Korozyon kontrolü konusunda sertifika bazında eğitim, özellikle teknisyen seviyesinde çok önemlidir. Bir çok ülkede bunu dernekler yapmaktadır. Sertifika verecek kuruluşlarla ilgili standartlar yayınlamıştır, örneğin en bilineni EN ISO 15257: 2017 gibi. Böylece konuyu akredite kurumlar oluşturularak disipline etme ve yaygınlaştırma amaçlanmaktadır. Ülkemizde de Korozyon Derneği bu konuya ciddi olarak eğilmektedir. Bu alanda odalarla da müşterek çalışmalar sinerji yaratabilir.
Sanayi ve Korozyon
Sanayimiz korozyon kontrolünün parça değiştirmeden daha emniyetli ve özellikle ekonomik olduğunu anladığında korozyon kontrolü çalışmaları başka boyutlara atlayabilir.
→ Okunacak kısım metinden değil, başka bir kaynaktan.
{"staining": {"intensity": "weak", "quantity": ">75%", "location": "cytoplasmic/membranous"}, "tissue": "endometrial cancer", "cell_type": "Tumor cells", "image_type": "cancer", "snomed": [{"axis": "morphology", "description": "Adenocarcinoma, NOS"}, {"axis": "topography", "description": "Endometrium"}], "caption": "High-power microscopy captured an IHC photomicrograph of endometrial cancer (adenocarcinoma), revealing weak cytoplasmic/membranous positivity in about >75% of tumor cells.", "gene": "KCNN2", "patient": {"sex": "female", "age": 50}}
Ülkede çok sınırlı sayıda yetişmiş korozyon uzmanları ne yazık ki aktif olarak kullanılamamaktadır. Bu da yeni uzmanlar yetişmesinin önemli engeldir.
Devlete düşen görev, devlet korozyon kontrolünü yaygınlaştıracak ve ekonomik kayıpları azaltacak adımları atmamaktadır. Oysa devlet yönetmeliklerde korozyonu korumaya önem veren değişiklikler yaparak, gelişmiş uygulamaların kullanımını teşvik ederek, korozyondan korunma konusunda yeni yol gösterici standartlar geliştirme çabalarına katılarak korozyon kayıplarımıza daha etkin dur diyebilir.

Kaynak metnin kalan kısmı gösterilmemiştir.